By David Shepardson and Daniel Trotta
(Reuters) - The fatal derailment of an Amtrak train south of Seattle on Monday could intensify scrutiny of the national passenger railroad company's safety record, which was already under harsh criticism following a series of fatal incidents.
The cause of Monday's accident, which killed at least three people, has yet to be determined, and it could take months for investigators from the U.S. National Transportation Safety Board to reach a conclusion.
Just last month, the chairman of the NTSB issued a scathing critique of Amtrak's culture, saying a future breakdown was likely, and the board made nine safety recommendations.
"Amtrak's safety culture is failing and is primed to fail again, until and unless Amtrak changes the way it practices safety management," NTSB Chairman Robert Sumwalt said in a statement on Nov. 14.
Sumwalt's statement was made when the NTSB issued its findings on a fatal Amtrak accident in April 2016 in Pennsylvania, which it said was caused by "deficient safety management across many levels of Amtrak and the resultant lack of a clear, consistent and accepted vision for safety."
There was no indication that any of the same issues played a role in the Washington crash.
In the Pennsylvania accident, an Amtrak train struck a backhoe working on railroad tracks in Chester, Pennsylvania, killing two maintenance workers and injuring 41. It occurred a few miles south of the site of a May 2015 derailment in which eight people were killed and more than 200 injured.
Sumwalt told a hearing the board's "investigation revealed more than two dozen unsafe conditions and not all of these were rule-breaking by frontline employees."
Amtrak this past summer named former Delta Air Lines Chief Executive Officer Richard Anderson as co-CEO. Anderson on a call with reporters on Monday said he would not speculate on the cause of the crash.
Anderson said Amtrak takes NTSB recommendations from investigations "very seriously" and was continuing to make investments that the NTSB recommended.
"Safety is the highest priority of the Amtrak board," Anderson said.
Amtrak said in a memo to employees in November seen by Reuters that it had been "transforming our safety culture" since the Pennsylvania incident and had made numerous reforms, including to communication, training, safety efforts and creating a team that conducts safety audits.
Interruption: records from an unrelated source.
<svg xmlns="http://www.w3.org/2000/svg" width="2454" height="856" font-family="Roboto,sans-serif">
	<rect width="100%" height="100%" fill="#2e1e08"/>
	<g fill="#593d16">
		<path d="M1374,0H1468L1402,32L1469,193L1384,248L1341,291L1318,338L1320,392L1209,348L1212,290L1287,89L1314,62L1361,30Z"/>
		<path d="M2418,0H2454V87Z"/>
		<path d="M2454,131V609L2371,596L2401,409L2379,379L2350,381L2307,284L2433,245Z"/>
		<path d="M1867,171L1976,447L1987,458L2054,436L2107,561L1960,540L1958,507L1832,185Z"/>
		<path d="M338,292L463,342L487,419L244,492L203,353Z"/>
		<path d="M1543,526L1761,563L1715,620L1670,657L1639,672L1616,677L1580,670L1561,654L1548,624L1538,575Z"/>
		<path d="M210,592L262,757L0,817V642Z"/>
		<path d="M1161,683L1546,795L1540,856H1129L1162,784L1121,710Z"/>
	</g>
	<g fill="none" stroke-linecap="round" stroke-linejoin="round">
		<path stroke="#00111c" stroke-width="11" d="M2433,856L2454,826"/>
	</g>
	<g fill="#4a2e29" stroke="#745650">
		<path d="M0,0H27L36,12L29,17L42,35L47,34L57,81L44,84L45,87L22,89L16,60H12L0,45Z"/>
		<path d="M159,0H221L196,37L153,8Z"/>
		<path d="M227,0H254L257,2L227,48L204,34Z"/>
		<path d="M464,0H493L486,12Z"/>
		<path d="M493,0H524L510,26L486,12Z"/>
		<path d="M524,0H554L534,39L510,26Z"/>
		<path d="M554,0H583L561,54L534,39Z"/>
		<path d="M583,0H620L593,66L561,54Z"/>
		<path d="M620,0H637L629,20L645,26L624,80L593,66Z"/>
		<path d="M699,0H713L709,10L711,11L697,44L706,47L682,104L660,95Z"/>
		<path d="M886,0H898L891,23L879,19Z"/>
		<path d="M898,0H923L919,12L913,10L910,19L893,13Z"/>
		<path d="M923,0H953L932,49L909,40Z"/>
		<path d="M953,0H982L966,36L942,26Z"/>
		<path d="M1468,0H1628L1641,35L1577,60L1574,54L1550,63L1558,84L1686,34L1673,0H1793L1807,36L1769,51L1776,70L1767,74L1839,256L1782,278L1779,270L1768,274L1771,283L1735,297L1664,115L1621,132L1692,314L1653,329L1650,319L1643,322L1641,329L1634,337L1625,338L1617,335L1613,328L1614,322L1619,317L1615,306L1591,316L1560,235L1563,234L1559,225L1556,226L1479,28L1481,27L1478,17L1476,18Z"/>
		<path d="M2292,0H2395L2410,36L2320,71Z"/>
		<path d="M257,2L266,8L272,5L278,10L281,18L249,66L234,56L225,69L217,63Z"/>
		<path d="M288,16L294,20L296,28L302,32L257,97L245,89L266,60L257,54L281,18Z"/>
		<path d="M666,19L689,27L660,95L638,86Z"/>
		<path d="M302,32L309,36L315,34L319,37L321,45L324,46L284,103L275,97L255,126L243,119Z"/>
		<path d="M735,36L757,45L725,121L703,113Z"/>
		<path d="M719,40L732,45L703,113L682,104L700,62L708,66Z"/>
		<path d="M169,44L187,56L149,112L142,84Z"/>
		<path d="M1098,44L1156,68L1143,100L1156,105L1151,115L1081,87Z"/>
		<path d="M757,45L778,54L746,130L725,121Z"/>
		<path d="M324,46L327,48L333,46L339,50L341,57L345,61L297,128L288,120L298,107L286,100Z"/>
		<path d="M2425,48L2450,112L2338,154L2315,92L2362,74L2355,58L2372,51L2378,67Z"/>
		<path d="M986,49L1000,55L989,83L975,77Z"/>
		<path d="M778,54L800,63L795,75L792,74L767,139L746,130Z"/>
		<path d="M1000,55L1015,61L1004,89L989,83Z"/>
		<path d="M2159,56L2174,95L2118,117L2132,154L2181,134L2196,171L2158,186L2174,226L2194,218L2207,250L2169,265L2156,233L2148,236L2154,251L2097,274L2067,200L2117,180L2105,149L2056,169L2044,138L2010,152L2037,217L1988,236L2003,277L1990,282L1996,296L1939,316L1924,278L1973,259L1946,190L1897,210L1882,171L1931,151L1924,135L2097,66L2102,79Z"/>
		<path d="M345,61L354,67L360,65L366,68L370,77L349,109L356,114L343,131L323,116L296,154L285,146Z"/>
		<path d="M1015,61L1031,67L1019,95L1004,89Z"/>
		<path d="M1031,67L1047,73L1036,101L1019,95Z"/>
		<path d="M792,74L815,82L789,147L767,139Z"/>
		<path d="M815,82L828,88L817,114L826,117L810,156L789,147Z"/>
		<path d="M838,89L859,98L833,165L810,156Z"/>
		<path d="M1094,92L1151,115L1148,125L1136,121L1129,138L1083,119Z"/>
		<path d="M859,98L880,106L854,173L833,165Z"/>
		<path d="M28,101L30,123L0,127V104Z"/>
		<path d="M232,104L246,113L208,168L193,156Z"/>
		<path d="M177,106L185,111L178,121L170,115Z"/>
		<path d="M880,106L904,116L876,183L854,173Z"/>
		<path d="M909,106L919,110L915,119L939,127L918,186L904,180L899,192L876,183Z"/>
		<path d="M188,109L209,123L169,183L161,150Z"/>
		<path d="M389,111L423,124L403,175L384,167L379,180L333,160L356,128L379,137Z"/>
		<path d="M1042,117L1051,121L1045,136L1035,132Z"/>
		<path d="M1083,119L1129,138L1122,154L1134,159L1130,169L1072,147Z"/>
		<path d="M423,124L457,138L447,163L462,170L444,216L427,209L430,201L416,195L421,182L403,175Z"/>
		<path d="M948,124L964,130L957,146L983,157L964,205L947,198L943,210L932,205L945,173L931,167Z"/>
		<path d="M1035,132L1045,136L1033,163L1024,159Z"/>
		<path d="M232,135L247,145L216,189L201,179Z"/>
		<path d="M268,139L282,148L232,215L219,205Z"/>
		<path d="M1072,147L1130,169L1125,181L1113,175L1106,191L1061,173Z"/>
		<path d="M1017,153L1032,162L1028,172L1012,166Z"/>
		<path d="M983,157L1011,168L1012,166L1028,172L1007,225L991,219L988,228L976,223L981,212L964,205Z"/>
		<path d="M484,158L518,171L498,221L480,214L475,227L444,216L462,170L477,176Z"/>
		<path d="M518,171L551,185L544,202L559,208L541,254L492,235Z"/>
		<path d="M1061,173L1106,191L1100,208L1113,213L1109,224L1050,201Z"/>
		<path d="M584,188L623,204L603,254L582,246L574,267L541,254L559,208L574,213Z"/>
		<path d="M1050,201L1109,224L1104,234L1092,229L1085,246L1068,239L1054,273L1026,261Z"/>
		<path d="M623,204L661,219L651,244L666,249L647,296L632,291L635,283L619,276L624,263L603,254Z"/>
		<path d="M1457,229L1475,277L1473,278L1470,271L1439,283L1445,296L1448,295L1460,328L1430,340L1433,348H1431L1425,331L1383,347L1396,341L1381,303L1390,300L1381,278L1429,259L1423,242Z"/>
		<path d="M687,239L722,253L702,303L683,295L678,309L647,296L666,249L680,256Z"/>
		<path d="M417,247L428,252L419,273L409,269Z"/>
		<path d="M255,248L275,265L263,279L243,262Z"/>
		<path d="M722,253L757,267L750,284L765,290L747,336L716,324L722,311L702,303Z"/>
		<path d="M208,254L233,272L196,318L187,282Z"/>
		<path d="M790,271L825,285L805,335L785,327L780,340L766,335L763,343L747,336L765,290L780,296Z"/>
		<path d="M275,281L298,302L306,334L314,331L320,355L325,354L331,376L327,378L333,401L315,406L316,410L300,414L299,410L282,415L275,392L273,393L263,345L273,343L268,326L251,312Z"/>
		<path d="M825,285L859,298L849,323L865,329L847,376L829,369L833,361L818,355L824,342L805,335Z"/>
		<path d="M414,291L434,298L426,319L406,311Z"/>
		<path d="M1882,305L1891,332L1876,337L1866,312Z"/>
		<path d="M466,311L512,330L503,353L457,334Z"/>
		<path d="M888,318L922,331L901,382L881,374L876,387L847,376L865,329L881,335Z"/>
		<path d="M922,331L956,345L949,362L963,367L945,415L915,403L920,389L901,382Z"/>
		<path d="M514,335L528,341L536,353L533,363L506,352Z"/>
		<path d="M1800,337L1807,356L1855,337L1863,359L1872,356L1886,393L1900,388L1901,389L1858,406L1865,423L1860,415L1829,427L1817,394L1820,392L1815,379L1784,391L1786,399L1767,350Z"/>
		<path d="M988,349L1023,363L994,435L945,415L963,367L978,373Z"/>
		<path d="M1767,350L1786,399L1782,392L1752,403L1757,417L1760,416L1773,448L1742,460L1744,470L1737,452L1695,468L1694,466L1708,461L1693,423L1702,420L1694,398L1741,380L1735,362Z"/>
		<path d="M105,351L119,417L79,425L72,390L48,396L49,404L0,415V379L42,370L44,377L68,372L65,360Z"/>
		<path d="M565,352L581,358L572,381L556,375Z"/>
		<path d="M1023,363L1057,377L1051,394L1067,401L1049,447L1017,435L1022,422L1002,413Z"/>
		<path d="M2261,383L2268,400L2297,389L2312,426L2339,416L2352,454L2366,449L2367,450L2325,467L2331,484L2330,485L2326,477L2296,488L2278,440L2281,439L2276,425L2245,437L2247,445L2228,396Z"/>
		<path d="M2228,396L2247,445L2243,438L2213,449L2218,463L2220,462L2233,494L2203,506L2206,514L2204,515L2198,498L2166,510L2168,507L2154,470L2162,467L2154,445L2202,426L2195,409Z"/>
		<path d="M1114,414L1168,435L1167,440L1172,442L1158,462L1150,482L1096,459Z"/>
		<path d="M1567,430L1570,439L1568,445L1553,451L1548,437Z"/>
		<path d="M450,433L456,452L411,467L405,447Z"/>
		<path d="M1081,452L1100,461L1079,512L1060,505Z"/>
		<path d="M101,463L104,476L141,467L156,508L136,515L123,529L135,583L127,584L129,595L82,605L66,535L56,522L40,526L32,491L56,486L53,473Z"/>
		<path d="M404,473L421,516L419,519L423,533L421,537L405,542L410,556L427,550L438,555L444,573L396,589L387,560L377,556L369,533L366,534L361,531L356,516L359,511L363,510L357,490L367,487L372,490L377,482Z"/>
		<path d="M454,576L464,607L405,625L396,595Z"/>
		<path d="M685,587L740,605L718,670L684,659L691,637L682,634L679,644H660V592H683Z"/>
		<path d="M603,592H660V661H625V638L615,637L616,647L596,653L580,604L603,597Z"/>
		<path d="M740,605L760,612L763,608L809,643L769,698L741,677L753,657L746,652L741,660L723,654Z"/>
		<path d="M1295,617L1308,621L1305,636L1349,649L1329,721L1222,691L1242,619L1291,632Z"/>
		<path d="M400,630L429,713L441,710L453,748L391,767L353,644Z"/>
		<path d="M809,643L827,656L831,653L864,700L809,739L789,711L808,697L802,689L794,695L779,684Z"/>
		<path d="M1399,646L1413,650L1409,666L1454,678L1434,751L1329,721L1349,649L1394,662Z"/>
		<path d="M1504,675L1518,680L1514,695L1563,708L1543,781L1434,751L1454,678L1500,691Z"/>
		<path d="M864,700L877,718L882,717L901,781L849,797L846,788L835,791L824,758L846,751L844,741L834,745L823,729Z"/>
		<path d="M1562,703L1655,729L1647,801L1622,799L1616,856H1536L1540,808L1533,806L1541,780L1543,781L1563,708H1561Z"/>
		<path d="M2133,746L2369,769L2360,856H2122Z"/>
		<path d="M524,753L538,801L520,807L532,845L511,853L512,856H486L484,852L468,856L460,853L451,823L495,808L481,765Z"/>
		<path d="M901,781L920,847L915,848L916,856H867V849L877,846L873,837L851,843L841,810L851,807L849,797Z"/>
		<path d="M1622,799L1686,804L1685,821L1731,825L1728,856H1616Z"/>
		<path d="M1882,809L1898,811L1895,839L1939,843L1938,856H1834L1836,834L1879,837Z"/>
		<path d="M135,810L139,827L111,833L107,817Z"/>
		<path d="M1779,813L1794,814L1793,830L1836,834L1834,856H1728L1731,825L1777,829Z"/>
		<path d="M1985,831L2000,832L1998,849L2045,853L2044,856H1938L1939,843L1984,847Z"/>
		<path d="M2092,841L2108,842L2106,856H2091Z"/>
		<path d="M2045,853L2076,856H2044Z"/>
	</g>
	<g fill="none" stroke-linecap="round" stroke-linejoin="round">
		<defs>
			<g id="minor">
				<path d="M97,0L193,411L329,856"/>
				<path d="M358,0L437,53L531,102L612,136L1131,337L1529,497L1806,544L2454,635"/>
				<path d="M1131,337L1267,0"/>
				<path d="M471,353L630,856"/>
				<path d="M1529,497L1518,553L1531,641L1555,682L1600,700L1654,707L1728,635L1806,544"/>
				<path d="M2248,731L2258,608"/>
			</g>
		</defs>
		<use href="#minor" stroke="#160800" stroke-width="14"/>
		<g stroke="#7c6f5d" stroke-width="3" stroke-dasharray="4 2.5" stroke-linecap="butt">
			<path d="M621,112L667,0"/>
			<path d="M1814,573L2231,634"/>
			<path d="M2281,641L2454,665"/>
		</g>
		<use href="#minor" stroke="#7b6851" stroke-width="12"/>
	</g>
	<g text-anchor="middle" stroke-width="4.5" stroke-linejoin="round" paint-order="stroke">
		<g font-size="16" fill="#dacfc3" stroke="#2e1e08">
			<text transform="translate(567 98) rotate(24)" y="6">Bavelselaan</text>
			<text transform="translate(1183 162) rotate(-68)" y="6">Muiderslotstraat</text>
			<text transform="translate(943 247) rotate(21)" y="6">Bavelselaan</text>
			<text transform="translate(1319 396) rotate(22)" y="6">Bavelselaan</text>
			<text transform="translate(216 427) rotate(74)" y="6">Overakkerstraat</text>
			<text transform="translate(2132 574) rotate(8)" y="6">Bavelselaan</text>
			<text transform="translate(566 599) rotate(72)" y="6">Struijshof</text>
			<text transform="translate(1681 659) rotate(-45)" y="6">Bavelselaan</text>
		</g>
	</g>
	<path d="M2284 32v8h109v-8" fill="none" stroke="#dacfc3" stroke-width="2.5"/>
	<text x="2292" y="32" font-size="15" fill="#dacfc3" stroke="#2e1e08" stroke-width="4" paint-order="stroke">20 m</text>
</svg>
It also expanded drug and alcohol testing.
SLOW ROLLOUT OF SAFETY SYSTEM
On Monday, a U.S. congressman from Washington state called attention to the slow rollout of Positive Train Control, a system designed to automatically stop a train to prevent derailments caused by excessive speed, collisions with another train or passage through misaligned tracks.
"We don't know that it could have saved lives ... but it is a disappointment to me that we're not further along in the implementation of installing PTC, positive train control," Representative Denny Heck, a Democrat, told CNN.
Congress had mandated the implementation of Positive Train Control nationwide by the end of 2015, then extended that deadline until the end of 2018 when its installation became more complex than anticipated.
"There is a money issue because while Congress mandated the implementation of PTC on the railroads they didn't give any money for it, so it is self-funded," said Allan Zarembski, director of the Railroad Engineering and Safety Program at the University of Delaware.
Zarembski cautioned against assigning blame for Monday's accident, noting that Amtrak does not own the track where the accident occurred.
It is owned by the Seattle-area Sound Transit agency.
"If there was anything related to the track or the interaction between the vehicle and the track, that probably has nothing to do with the Amtrak safety culture issues that the NTSB reported on," Zarembski said.
"The railways generally are very safe," he said. "I'm very reluctant to point the finger and say the railroads are a major problem here."
A spokesman for Sound Transit, Geoff Patrick, said the track had recently been upgraded to handle passenger trains from its prior use for slow-moving freight trains. The curving stretch of track where the accident occurred had a speed limit of 30 miles per hour, and the speed of the train that derailed was “a focal point of the investigation,” Patrick said.
He said Sound Transit was part of the incident response and was working with the NTSB in its investigation.